According to the Association of Consulting Architects (ACA), threshold based regulation is generally the preferred option. ACA WA president Kieran Wong acknowledged that opinion on this matter was not uniform amongst ACA members and that some members had suggested consideration of a hybrid between threshold and competency based regulation. Indeed, Wong acknowledges that there are good (non-registered) building designers who produce excellent outcomes and that simply being a registered architect does not guarantee suitable experience in respect of the project type in question.
Nevertheless, he said that threshold regulation is a straightforward method based on a robust and well-established registration process.
Wong said current arrangements where anyone can prepare and submit permit documentation is not the best way forward. Whilst stressing that ACA endorses the design standards along with another proposed requirement for mandated design reviews, he said it is important that the standards are used not as a prescriptive device but rather as performance criteria to be implemented by skilled and experienced designers.
He said the importance of sensible regulation in design can be seen through the difference between Sydney and Melbourne. In Sydney, where SEPP 65 mandates design standards, reviews and skills (according to threshold), he says outcomes in multi-storey developments have been good. In Melbourne, where apartment design standards did not exist until recently, he said there are many more examples of poor quality outcomes, and that these have served to exacerbate negative sentiment about high density multi-residential living.
“The way we have drafted our response (in the ACA submission to the review) is to support all three components of Design WA – the apartment design standards, the requirement for Design Review and also the requirement for design skills,” he said.
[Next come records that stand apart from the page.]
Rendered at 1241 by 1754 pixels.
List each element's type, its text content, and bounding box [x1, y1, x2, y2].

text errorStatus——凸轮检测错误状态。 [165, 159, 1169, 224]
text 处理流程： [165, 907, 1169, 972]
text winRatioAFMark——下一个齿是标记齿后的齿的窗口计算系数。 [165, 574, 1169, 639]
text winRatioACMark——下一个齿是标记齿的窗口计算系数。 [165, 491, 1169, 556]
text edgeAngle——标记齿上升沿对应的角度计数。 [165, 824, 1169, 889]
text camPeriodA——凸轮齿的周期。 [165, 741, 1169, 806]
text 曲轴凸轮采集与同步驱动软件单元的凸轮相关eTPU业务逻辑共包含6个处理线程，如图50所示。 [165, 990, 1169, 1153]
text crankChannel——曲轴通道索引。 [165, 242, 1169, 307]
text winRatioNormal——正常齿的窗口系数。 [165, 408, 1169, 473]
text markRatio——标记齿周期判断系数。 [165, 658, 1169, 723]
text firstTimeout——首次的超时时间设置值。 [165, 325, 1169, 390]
University of Western Australia Professor Geoffrey London agrees, at least in principle. London is wary of measures which restrict competition but has come around to supporting threshold based regulation nonetheless. Whilst robust design standards should in themselves help to facilitate good outcomes, London says this still leaves questions about who is checking that the standards are correctly applied. This is especially the case as many of the smaller councils would not have design review panels in place and would not be equipped with staff who have sufficient expertise to assess whether or not individual proposals meet the standards. Having threshold requirements thus provides these councils with an additional level of assurance about design quality, he said.
In addition, London said the act of specifying that a registered architect be used sends a clear message about the importance of good design. He says registered architects have been through five years of education and two years of practical experience, receiving a thorough and extended exposure to design education.
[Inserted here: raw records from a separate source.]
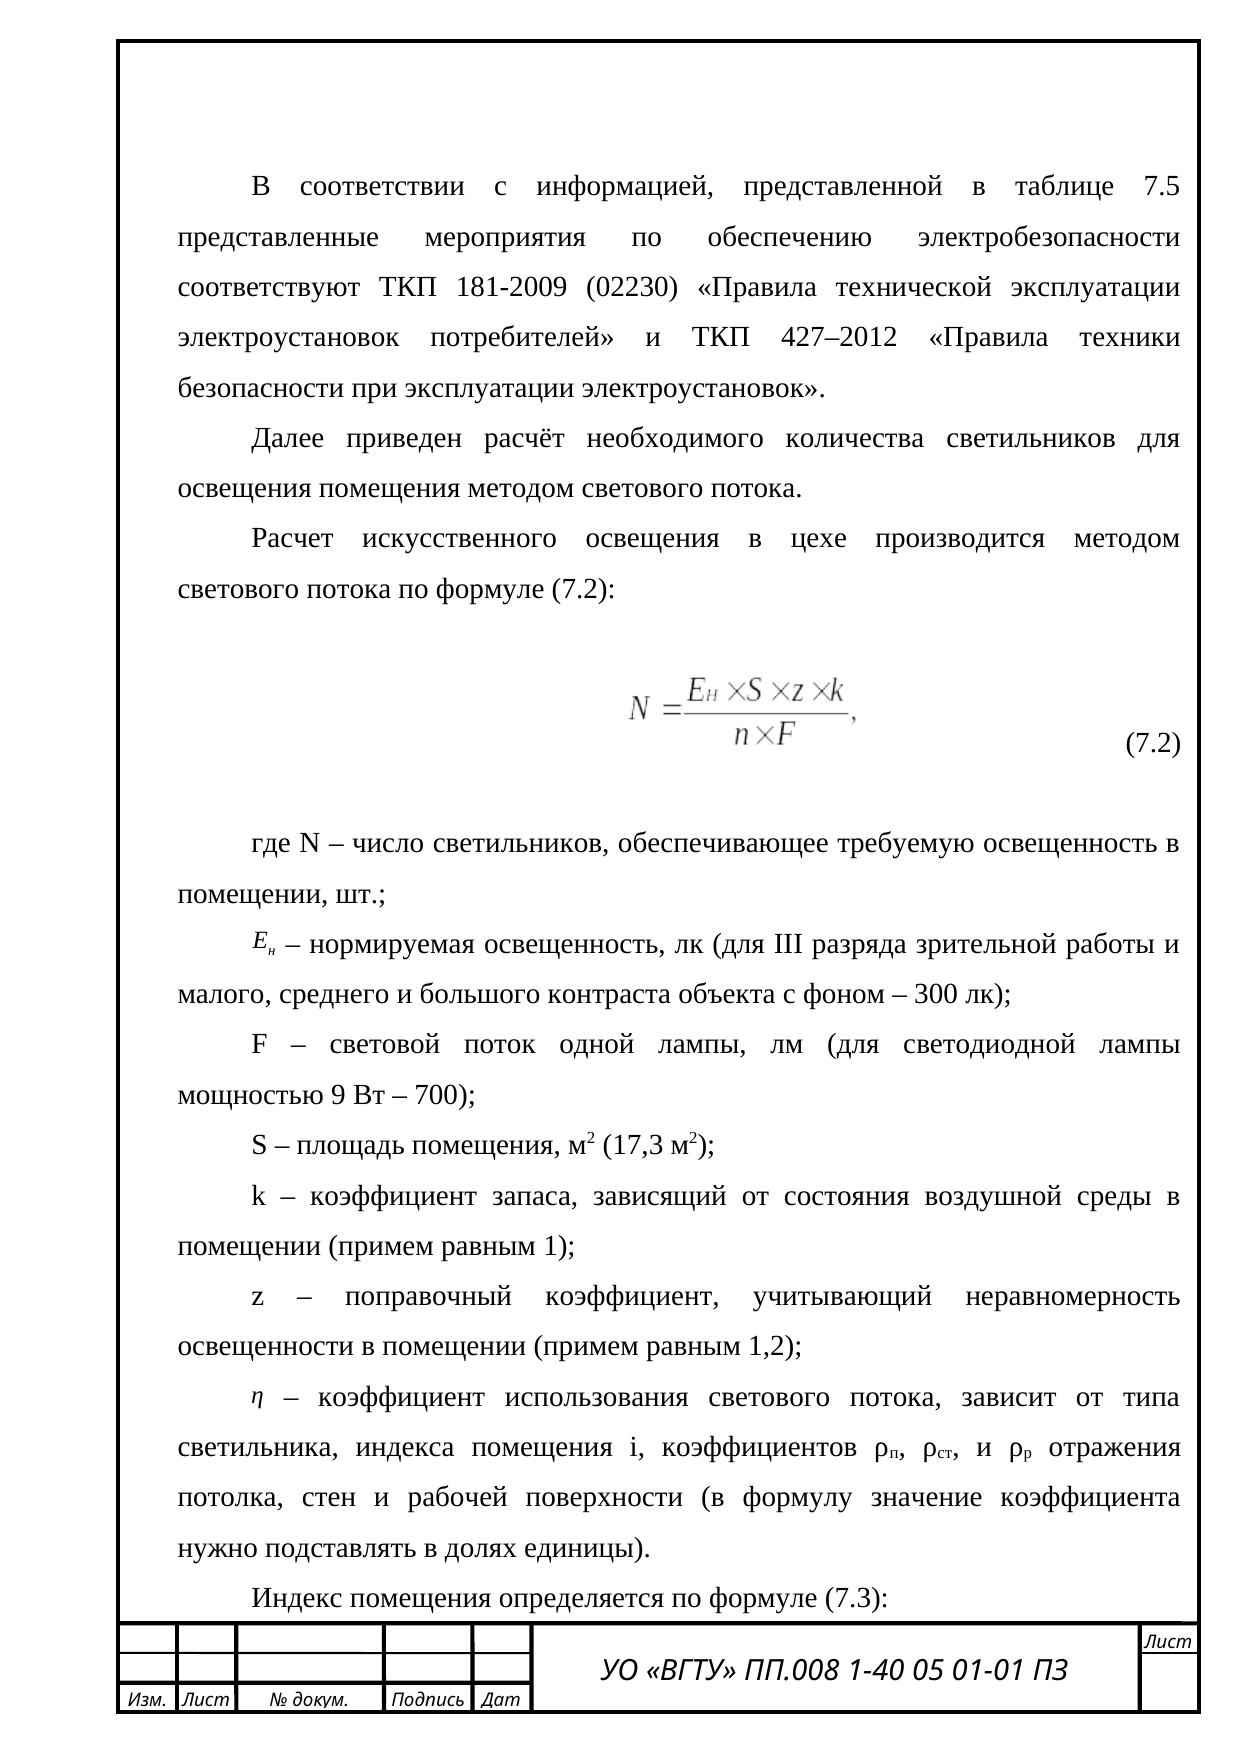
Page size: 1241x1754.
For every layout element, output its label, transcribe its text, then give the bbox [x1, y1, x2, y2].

text F – световой поток одной лампы, лм (для светодиодной лампы мощностью 9 Вт – 700); [177, 1027, 1181, 1111]
text S – площадь помещения, м2 (17,3 м2); [177, 1127, 1181, 1161]
text В соответствии с информацией, представленной в таблице 7.5 представленные мероприятия по обеспечению электробезопасности соответствуют ТКП 181-2009 (02230) «Правила технической эксплуатации электроустановок потребителей» и ТКП 427–2012 «Правила техники безопасности при эксплуатации электроустановок». [177, 168, 1181, 403]
text – нормируемая освещенность, лк (для III разряда зрительной работы и малого, среднего и большого контраста объекта с фоном – 300 лк); [177, 926, 1181, 1010]
text z – поправочный коэффициент, учитывающий неравномерность освещенности в помещении (примем равным 1,2); [177, 1278, 1181, 1362]
text Индекс помещения определяется по формуле (7.3): [177, 1580, 1181, 1614]
text Расчет искусственного освещения в цехе производится методом светового потока по формуле (7.2): [177, 521, 1181, 604]
text k – коэффициент запаса, зависящий от состояния воздушной среды в помещении (примем равным 1); [177, 1178, 1181, 1261]
text где N – число светильников, обеспечивающее требуемую освещенность в помещении, шт.; [177, 825, 1181, 909]
text (7.2) [177, 672, 1181, 758]
text Далее приведен расчёт необходимого количества светильников для освещения помещения методом светового потока. [177, 420, 1181, 504]
text – коэффициент использования светового потока, зависит от типа светильника, индекса помещения i, коэффициентов ρп, ρст, и ρр отражения потолка, стен и рабочей поверхности (в формулу значение коэффициента нужно подставлять в долях единицы). [177, 1379, 1181, 1563]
Furthermore, with competency based regulation, he said there are questions surrounding who would decide what the various competencies were.
London says he largely arrived at this viewpoint following feedback received from the Department of Planning and subsequently the Government Architect in NSW that the success of SEPP 65 in that state had been largely down to its mandatory nature under law, its use of design review panels to make judgements about how the guidelines are applied and its mandatory use of architects.
“It’s one that I have come to agree with,” London said, asked about the idea that threshold regulation was the way to go.
“It’s one that I have wrestled with for a long time. I have some reluctance ideologically in saying that this should be something that is closed to other professions but all the evidence that I have seen points to the need for that particular threshold requirement.”
Rules about who can and cannot design Western Australia’s apartments and mixed-use buildings are under review.
The outcome may well be that only registered architects will be able to design buildings above a given height or number of dwellings.